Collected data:
=== Section Start ===

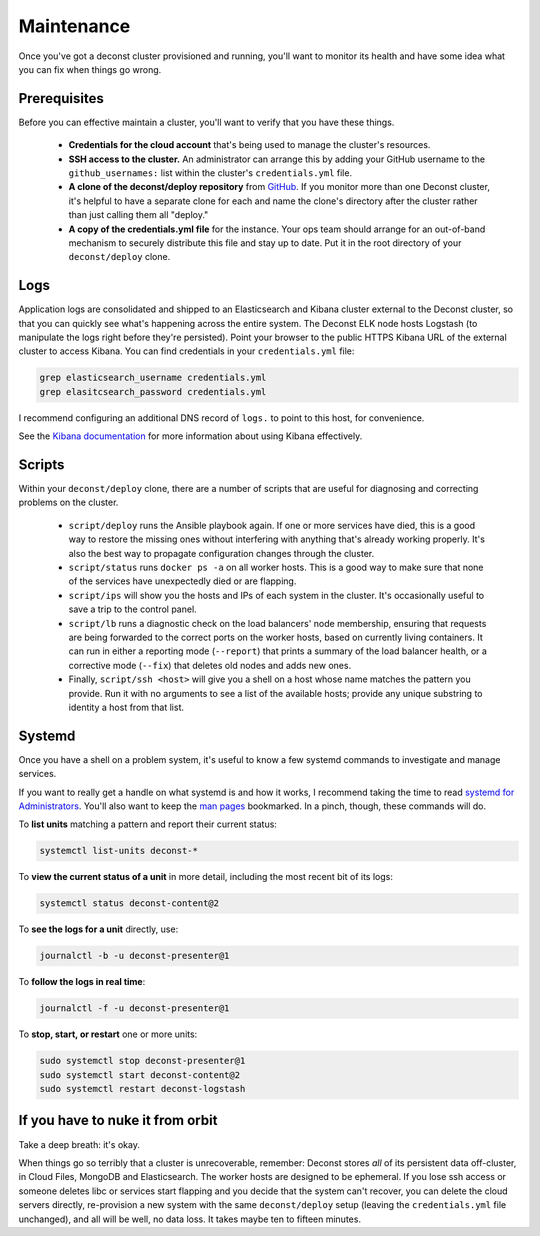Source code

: Maintenance
===========

Once you've got a deconst cluster provisioned and running, you'll want to monitor its health and
have some idea what you can fix when things go wrong.

Prerequisites
-------------

Before you can effective maintain a cluster, you'll want to verify that you have these things.

 * **Credentials for the cloud account** that's being used to manage the cluster's resources.
 * **SSH access to the cluster.** An administrator can arrange this by adding your GitHub username to the ``github_usernames:`` list within the cluster's ``credentials.yml`` file.
 * **A clone of the deconst/deploy repository** from `GitHub <https://github.com/deconst/deploy>`_. If you monitor more than one Deconst cluster, it's helpful to have a separate clone for each and name the clone's directory after the cluster rather than just calling them all "deploy."
 * **A copy of the credentials.yml file** for the instance. Your ops team should arrange for an out-of-band mechanism to securely distribute this file and stay up to date. Put it in the root directory of your ``deconst/deploy`` clone.

Logs
----

Application logs are consolidated and shipped to an Elasticsearch and Kibana cluster external to the Deconst cluster, so that you can quickly see what's happening across the entire system. The Deconst ELK node hosts Logstash (to manipulate the logs right before they're persisted). Point your browser to the public HTTPS Kibana URL of the external cluster to access Kibana. You can find credentials in your ``credentials.yml`` file:

.. code-block:: bash

  grep elasticsearch_username credentials.yml
  grep elasitcsearch_password credentials.yml

.. image:: /_images/kibana.jpg

I recommend configuring an additional DNS record of ``logs.`` to point to this host, for convenience.

See the `Kibana documentation <https://www.elastic.co/guide/en/kibana/current/index.html>`_ for more information about using Kibana effectively.

Scripts
-------

Within your ``deconst/deploy`` clone, there are a number of scripts that are useful for diagnosing and correcting problems on the cluster.

 * ``script/deploy`` runs the Ansible playbook again. If one or more services have died, this is a good way to restore the missing ones without interfering with anything that's already working properly. It's also the best way to propagate configuration changes through the cluster.
 * ``script/status`` runs ``docker ps -a`` on all worker hosts. This is a good way to make sure that none of the services have unexpectedly died or are flapping.
 * ``script/ips`` will show you the hosts and IPs of each system in the cluster. It's occasionally useful to save a trip to the control panel.
 * ``script/lb`` runs a diagnostic check on the load balancers' node membership, ensuring that requests are being forwarded to the correct ports on the worker hosts, based on currently living containers. It can run in either a reporting mode (``--report``) that prints a summary of the load balancer health, or a corrective mode (``--fix``) that deletes old nodes and adds new ones.
 * Finally, ``script/ssh <host>`` will give you a shell on a host whose name matches the pattern you provide. Run it with no arguments to see a list of the available hosts; provide any unique substring to identity a host from that list.

Systemd
-------

Once you have a shell on a problem system, it's useful to know a few systemd commands to investigate and manage services.

If you want to really get a handle on what systemd is and how it works, I recommend taking the time to read `systemd for Administrators <http://www.freedesktop.org/wiki/Software/systemd/#thesystemdforadministratorsblogseries>`_. You'll also want to keep the `man pages <http://www.freedesktop.org/software/systemd/man/>`_ bookmarked. In a pinch, though, these commands will do.

To **list units** matching a pattern and report their current status:

.. code-block:: bash

  systemctl list-units deconst-*

To **view the current status of a unit** in more detail, including the most recent bit of its logs:

.. code-block:: bash

  systemctl status deconst-content@2

To **see the logs for a unit** directly, use:

.. code-block:: bash

  journalctl -b -u deconst-presenter@1

To **follow the logs in real time**:

.. code-block:: bash

  journalctl -f -u deconst-presenter@1

To **stop, start, or restart** one or more units:

.. code-block:: bash

  sudo systemctl stop deconst-presenter@1
  sudo systemctl start deconst-content@2
  sudo systemctl restart deconst-logstash

If you have to nuke it from orbit
---------------------------------

Take a deep breath: it's okay.

When things go so terribly that a cluster is unrecoverable, remember: Deconst stores *all* of its persistent data off-cluster, in Cloud Files, MongoDB and Elasticsearch. The worker hosts are designed to be ephemeral. If you lose ssh access or someone deletes libc or services start flapping and you decide that the system can't recover, you can delete the cloud servers directly, re-provision a new system with the same ``deconst/deploy`` setup (leaving the ``credentials.yml`` file unchanged), and all will be well, no data loss. It takes maybe ten to fifteen minutes.
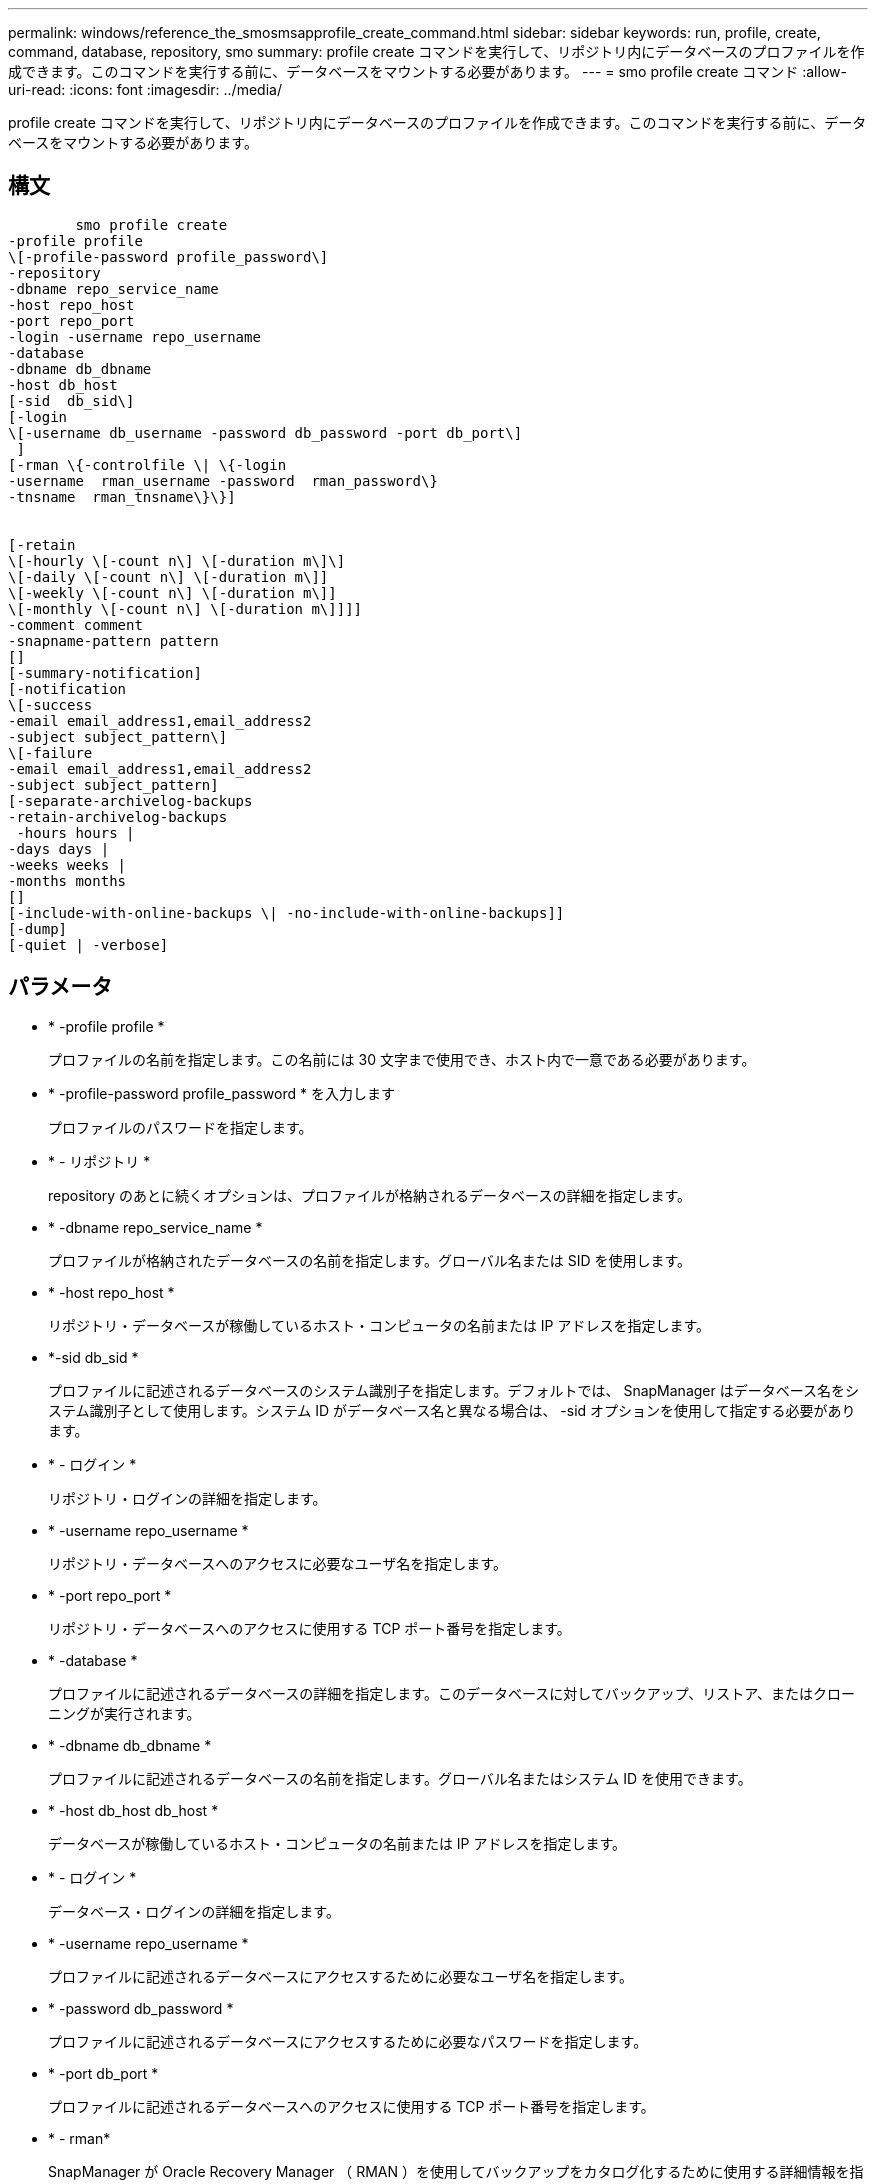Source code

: ---
permalink: windows/reference_the_smosmsapprofile_create_command.html 
sidebar: sidebar 
keywords: run, profile, create, command, database, repository, smo 
summary: profile create コマンドを実行して、リポジトリ内にデータベースのプロファイルを作成できます。このコマンドを実行する前に、データベースをマウントする必要があります。 
---
= smo profile create コマンド
:allow-uri-read: 
:icons: font
:imagesdir: ../media/


[role="lead"]
profile create コマンドを実行して、リポジトリ内にデータベースのプロファイルを作成できます。このコマンドを実行する前に、データベースをマウントする必要があります。



== 構文

[listing]
----

        smo profile create
-profile profile
\[-profile-password profile_password\]
-repository
-dbname repo_service_name
-host repo_host
-port repo_port
-login -username repo_username
-database
-dbname db_dbname
-host db_host
[-sid  db_sid\]
[-login
\[-username db_username -password db_password -port db_port\]
 ]
[-rman \{-controlfile \| \{-login
-username  rman_username -password  rman_password\}
-tnsname  rman_tnsname\}\}]


[-retain
\[-hourly \[-count n\] \[-duration m\]\]
\[-daily \[-count n\] \[-duration m\]]
\[-weekly \[-count n\] \[-duration m\]]
\[-monthly \[-count n\] \[-duration m\]]]]
-comment comment
-snapname-pattern pattern
[]
[-summary-notification]
[-notification
\[-success
-email email_address1,email_address2
-subject subject_pattern\]
\[-failure
-email email_address1,email_address2
-subject subject_pattern]
[-separate-archivelog-backups
-retain-archivelog-backups
 -hours hours |
-days days |
-weeks weeks |
-months months
[]
[-include-with-online-backups \| -no-include-with-online-backups]]
[-dump]
[-quiet | -verbose]
----


== パラメータ

* * -profile profile *
+
プロファイルの名前を指定します。この名前には 30 文字まで使用でき、ホスト内で一意である必要があります。

* * -profile-password profile_password * を入力します
+
プロファイルのパスワードを指定します。

* * - リポジトリ *
+
repository のあとに続くオプションは、プロファイルが格納されるデータベースの詳細を指定します。

* * -dbname repo_service_name *
+
プロファイルが格納されたデータベースの名前を指定します。グローバル名または SID を使用します。

* * -host repo_host *
+
リポジトリ・データベースが稼働しているホスト・コンピュータの名前または IP アドレスを指定します。

* *-sid db_sid *
+
プロファイルに記述されるデータベースのシステム識別子を指定します。デフォルトでは、 SnapManager はデータベース名をシステム識別子として使用します。システム ID がデータベース名と異なる場合は、 -sid オプションを使用して指定する必要があります。

* * - ログイン *
+
リポジトリ・ログインの詳細を指定します。

* * -username repo_username *
+
リポジトリ・データベースへのアクセスに必要なユーザ名を指定します。

* * -port repo_port *
+
リポジトリ・データベースへのアクセスに使用する TCP ポート番号を指定します。

* * -database *
+
プロファイルに記述されるデータベースの詳細を指定します。このデータベースに対してバックアップ、リストア、またはクローニングが実行されます。

* * -dbname db_dbname *
+
プロファイルに記述されるデータベースの名前を指定します。グローバル名またはシステム ID を使用できます。

* * -host db_host db_host *
+
データベースが稼働しているホスト・コンピュータの名前または IP アドレスを指定します。

* * - ログイン *
+
データベース・ログインの詳細を指定します。

* * -username repo_username *
+
プロファイルに記述されるデータベースにアクセスするために必要なユーザ名を指定します。

* * -password db_password *
+
プロファイルに記述されるデータベースにアクセスするために必要なパスワードを指定します。

* * -port db_port *
+
プロファイルに記述されるデータベースへのアクセスに使用する TCP ポート番号を指定します。

* * - rman*
+
SnapManager が Oracle Recovery Manager （ RMAN ）を使用してバックアップをカタログ化するために使用する詳細情報を指定します。

* * -controlfile *
+
カタログではなくターゲットのデータベース制御ファイルを RMAN リポジトリとして指定します。

* * - ログイン *
+
RMAN ログインの詳細を指定します。

* * -password rman_password*
+
RMAN カタログへのログインに使用するパスワードを指定します。

* * -username rman_username *
+
RMAN カタログへのログインに使用するユーザ名を指定します。

* *-tnsname tnsname *
+
tnsname 接続名を指定します（ tnsname.ora ファイルで定義されています）。

* * -retain [-hourly [-count n] [-duration m] [-daily [-count n] [-duration m] [-weekly ] [-weekly [-count n] [-duration n] [-duration m] ] [-monthly [-monthly ] [-duration n] ] *
+
バックアップの保持ポリシーを指定します。保持数のどちらか、または両方に加えて、保持クラス（毎時、毎日、毎週、毎月）の保持期間を指定します。

+
保持クラスごとに、保持数または保持期間のどちらか、または両方を指定できます。期間はクラスの単位で指定します（たとえば、時間単位の場合は時間単位、日単位の場合は日単位）。たとえば、日次バックアップの保持期間として 7 のみを指定した場合、 SnapManager ではプロファイルの日次バックアップの数が制限されません（保持数が 0 であるため）。ただし、 SnapManager では、 7 日前に作成された日次バックアップが自動的に削除されます。

* * -comment comment*
+
プロファイルドメインを記述するプロファイルのコメントを指定します。

* * - snapname - pattern pattern パターン *
+
Snapshot コピーの命名パターンを示します。すべての Snapshot コピー名に、可用性の高い処理用の HAOPS などのカスタムテキストを含めることもできます。Snapshot コピーの命名パターンは、プロファイルの作成時、またはプロファイルの作成後に変更できます。更新後のパターンは、まだ作成されていない Snapshot コピーにのみ適用されます。存在する Snapshot コピーには、前の snapname パターンが保持されます。パターンテキストでは、複数の変数を使用できます。

* *-summary-notification*
+
新しいプロファイルでサマリー E メール通知を有効にします。

* *-notification-success -email email_address1, e-mail address2-subject_pattern *
+
SnapManager の処理が成功したときに受信者に E メールが送信されるように、新しいプロファイルで E メール通知を有効にします。E メールアラートの送信先となる 1 つまたは複数の E メールアドレスと新しいプロファイルの E メール件名のパターンを入力する必要があります。

+
また、新しいプロファイルにカスタムの件名を含めることもできます。件名テキストは、プロファイルの作成時またはプロファイルの作成後に変更できます。更新された件名は、送信されない E メールにのみ適用されます。E メールの件名にはいくつかの変数を使用できます。

* *-notification-failure-email email_address1, e-mail address2-subject_pattern *
+
新しいプロファイルで E メール通知を有効にして、 SnapManager の処理が失敗したときに受信者に E メールを送信するように指定します。E メールアラートの送信先となる 1 つまたは複数の E メールアドレスと新しいプロファイルの E メール件名のパターンを入力する必要があります。

+
また、新しいプロファイルにカスタムの件名を含めることもできます。件名テキストは、プロファイルの作成時またはプロファイルの作成後に変更できます。更新された件名は、送信されない E メールにのみ適用されます。E メールの件名にはいくつかの変数を使用できます。

* *-Separe-archivelog -bbackups * を実行します
+
アーカイブログのバックアップをデータファイルのバックアップから分離します。これは、プロファイルの作成時に指定できるオプションのパラメータです。このオプションを使用してバックアップを分けたあと、データファイルのみのバックアップを作成するか、ログのみのバックアップをアーカイブするかを選択できます。

* *-retain-archivelog -bbackups -hours | -daysdays | -weeksweeks | -monthsmonths *
+
アーカイブログの保持期間（毎時、毎日、毎週、毎月）に基づいてアーカイブログのバックアップを保持するように指定します。

* * - Quiet *
+
コンソールにエラーメッセージのみを表示します。デフォルトでは、エラーおよび警告メッセージが表示されます。

* * -verbose *
+
エラー、警告、および情報メッセージがコンソールに表示されます。

* * -include-y-one-backup*
+
オンラインデータベースバックアップにアーカイブログバックアップを含めるように指定します。

* * -no-include-y-online-backups *
+
オンラインデータベースバックアップにアーカイブログバックアップを含めないように指定します。

* * -dump*
+
プロファイル作成処理が成功したあとにダンプ・ファイルを収集するように指定します。





== 例

次の例は、時間単位の保持ポリシーと E メール通知を使用してプロファイルを作成する方法を示しています。

[listing]
----
smo profile create -profile test_rbac -profile-password netapp -repository -dbname SMOREP -host hostname.org.com -port 1521 -login -username smorep -database -dbname
RACB -host saal -sid racb1 -login -username sys -password netapp -port 1521 -rman -controlfile -retain -hourly -count 30 -verbose
Operation Id [8abc01ec0e78ebda010e78ebe6a40005] succeeded.
----
* 関連情報 *

xref:concept_managing_profiles_for_efficient_backups.adoc[効率的なバックアップを行うためのプロファイルの管理]

xref:concept_snapshot_copy_naming.adoc[Snapshot コピーの命名規則]

xref:concept_how_snapmanager_retains_backups_on_the_local_storage.adoc[SnapManager がローカルストレージ上にバックアップを保持する方法]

=== Section End ===

Activity
Omit the pictures. Print, word for word, the lines from the beginning of the entries above through the line that holds "access to the".

Output of the exercise
Source code

: Maintenance
===========

Once you've got a deconst cluster provisioned and running, you'll want to monitor its health and
have some idea what you can fix when things go wrong.

Prerequisites
-------------

Before you can effective maintain a cluster, you'll want to verify that you have these things.

 * **Credentials for the cloud account** that's being used to manage the cluster's resources.
 * **SSH access to the cluster.** An administrator can arrange this by adding your GitHub username to the ``github_usernames:`` list within the cluster's ``credentials.yml`` file.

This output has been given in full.